Being Universalists, we do not believe anyone goes to hell, because there is no such place. However, those of us UUs who do believe in some sort of afterlife (my opinion here) would say that a person who committs suicide in this life, will not have their problems erased by the next, they will simply have another chance to deal with them properly. Have you seen the movie "What Dreams May Come" ? I think that movie gets it mostly right, at least with the way I view the afterlife.
We, as most forum member who know me reasonably well know, I have attempted suicide on three or four occasions.
All but one of the attempts were at a time of real turmoil - the first time, I was 16, and thought that a boy who had once tried to kill me in Boarding school was coming after me (somehow the guys at my new school heard a rumour, and thought it would be fun to make me think this guy was after my blood).
The next couple were in a state of sheer desperation - I felt totally incapable of carrying on with life, although my beliefs by then included reincarnation - which would have meant, to me, as Maize said, that I would have to reincarnate in a similar situation to overcome the problem.
The last attempt was calculated, cold blooded - a sincere realization that I felt that I had lived too much, had tried so desperatly to be 'normal' - but was constantly failing.
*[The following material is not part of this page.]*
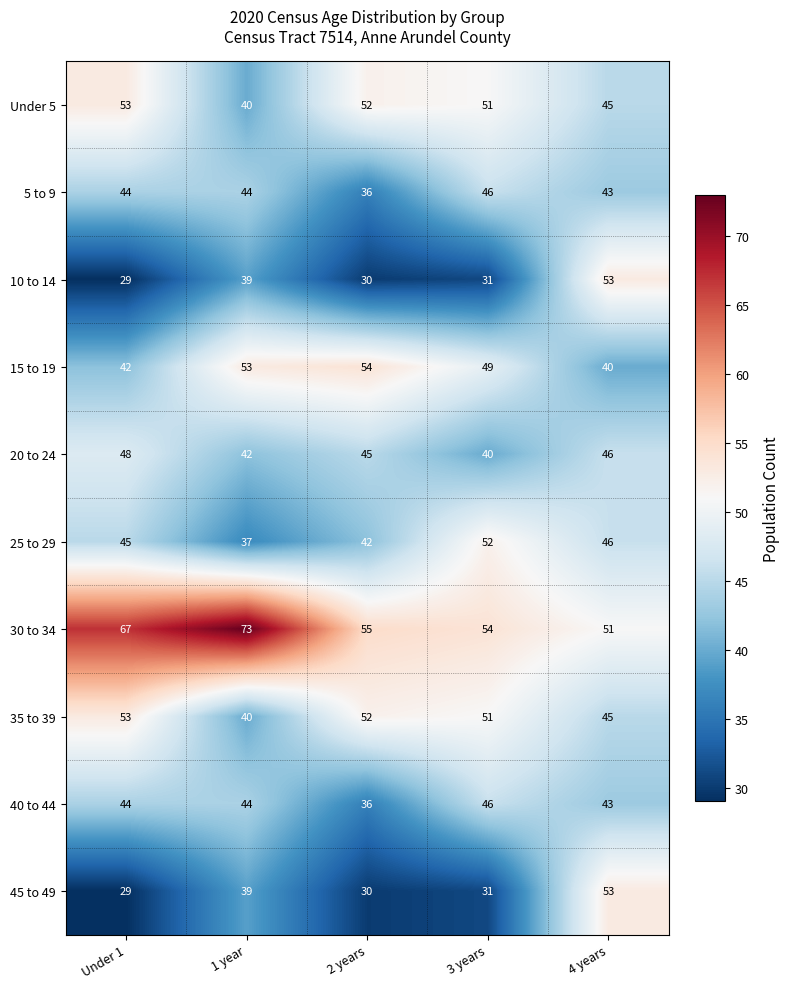

At how many categories does at least one series exceed 46?

5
The only way I have managed to cope with trying to live a normal life has been by bouts of self harming, anorexia, bulimia, alcoholism, smoking (Cigarettes only) - you name it, I have done it (appart from 'recreational Drugs - the only reason being that I have always been too scared to go down that road).
The last time, I had convinced myself that what I was doing was giving a genuine 'gift' to my wife and Children (this was about five/six years ago)- in that my wife would have been young enough to remarry; my sons were both old enough to understand.
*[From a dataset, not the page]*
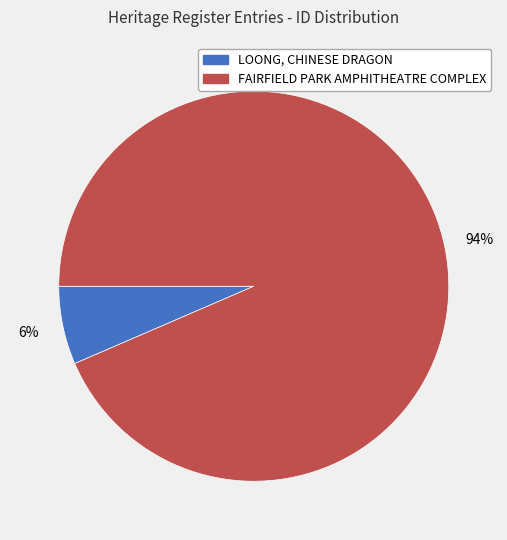

To the nearest percent, what is the average slice percentage?

50%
All the attempts have been 'real' - the only reason that I have failed on each occasion has been through sheer happenstance (people coming home much earlier than expected - etc.).
I have now become resolved to the idea that I am not 'permitted' to end my own life, and that, at 56, it would be a shame to loose the 'kudos' of all the suffering that I have undergonne, only to be faced with more of the same in an other life. I cope - there is nothing more that can be said - I cope. I have stopped smoking, and have not had a drop of alcohool sice May 8th- when I decided to stop drinking of my own volition.
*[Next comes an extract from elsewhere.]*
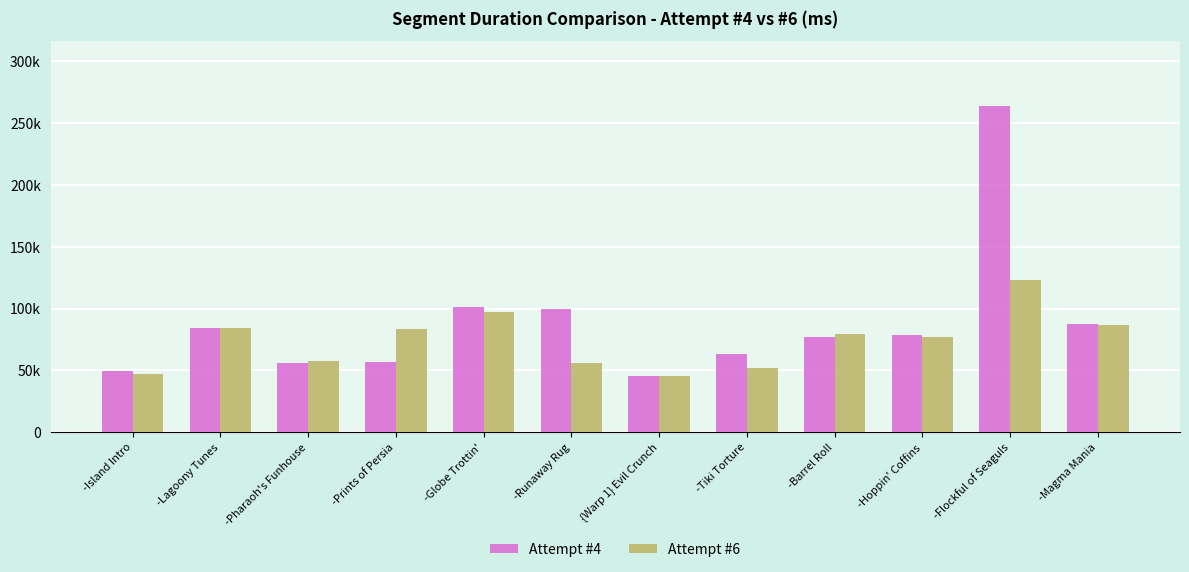

At which label does Attempt #4 first exceed 78788?

-Lagoony Tunes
The reason for tying this up in Maize's answer is that my 'religion' might well be U.U - that is what I call myself, although I still have remnants of Christianity, and Buddhism. Maize's opinion of how my religion would look upon my attempts are well said by her; the only 'fly in the oitment' being the repurcussions on my wife and sons - they are the only reason I am alive today.
If, for some unexplainable reason, the three of them were not arround (but this is purely hypothetical, because the odds are that they will be - I would volunteer immediately for aid work in Africa - where I was born. If I were to be killed trying to help others, well, that would be a bonus.